Amundi a récemment publié une réflexion sur les 10 thèmes pour les actifs privés en 2026, soulignant l'importance des infrastructures (énergie, transports, eau) comme classe d'actifs résistante à l'inflation structurelle. Ces actifs ont des revenus contractuellement indexés à l'inflation — une caractéristique que les particuliers peuvent partiellement répliquer via des fonds spécialisés accessibles en assurance-vie.
La leçon pour l'épargnant est plus simple : la diversification reste la seule protection gratuite contre l'inflation. L'inflation est un impôt invisible qui ronge patiemment les patrimoines inactifs. Le cash non investi perd environ 10 à 15% de sa valeur réelle sur 5 ans dans un contexte d'inflation à 2-3%. Sur 10 ans, c'est 20 à 30% d'évaporation silencieuse.
3 actions concrètes pour protéger votre pouvoir d'achat 🗞️
1. Calculez votre inflation personnelle
Prenez 10 minutes pour analyser vos relevés bancaires des 12 derniers mois. Identifiez les catégories qui ont le plus augmenté (assurances, loyer, alimentation, santé). Si votre inflation personnelle dépasse 3%, le Livret A ne vous protège pas — il faut réévaluer votre allocation avant la fin de l'année.
2. Optimisez votre assurance-vie
Si vous avez une assurance-vie ouverte avant 2020, vérifiez le taux servi par votre fonds euros. Les contrats anciens servent parfois seulement 2 à 2,5%, quand les meilleurs contrats récents (Linxea Spirit 2, Boursorama Vie, Placement-direct) servent 3,5 à 4,2%. Un simple transfert peut faire gagner 1 point de rendement annuel — sans risque supplémentaire sur le capital.

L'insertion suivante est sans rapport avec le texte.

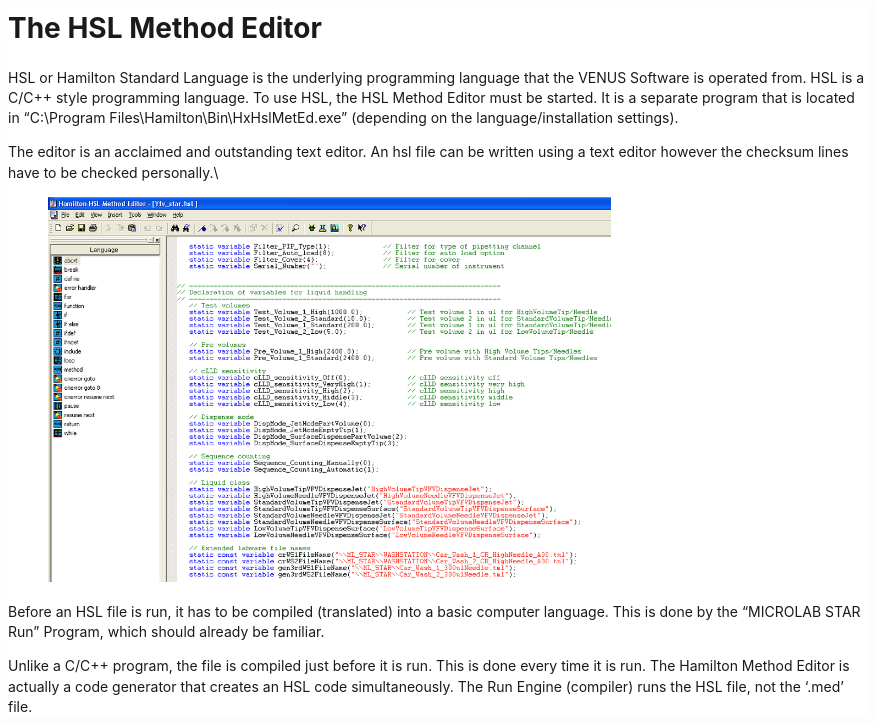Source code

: # The HSL Method Editor

HSL or Hamilton Standard Language is the underlying programming language that the VENUS Software is operated from. HSL is a C/C++ style programming language. To use HSL, the HSL Method Editor must be started. It is a separate program that is located in “C:\Program Files\Hamilton\Bin\HxHslMetEd.exe” (depending on the language/installation settings).

The editor is an acclaimed and outstanding text editor. An hsl file can be written using a text editor however the checksum lines have to be checked personally.\


<figure><img src="../.gitbook/assets/image (52).png" alt="" width="563"><figcaption></figcaption></figure>

Before an HSL file is run, it has to be compiled (translated) into a basic computer language. This is done by the “MICROLAB STAR Run” Program, which should already be familiar.

Unlike a C/C++ program, the file is compiled just before it is run. This is done every time it is run. The Hamilton Method Editor is actually a code generator that creates an HSL code simultaneously. The Run Engine (compiler) runs the HSL file, not the ‘.med’ file.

3. Démarrez les versements programmés sur les marchés
Vous n'avez pas besoin d'être expert. Un versement mensuel programmé de 50 à 300 €/mois sur un ETF monde élimine le biais de vouloir « attendre le bon moment » — qui n'existe statistiquement jamais. Sur 10 ans, la probabilité historique d'un rendement supérieur à l'inflation française dépasse 90%. La régularité bat la clairvoyance, à chaque fois.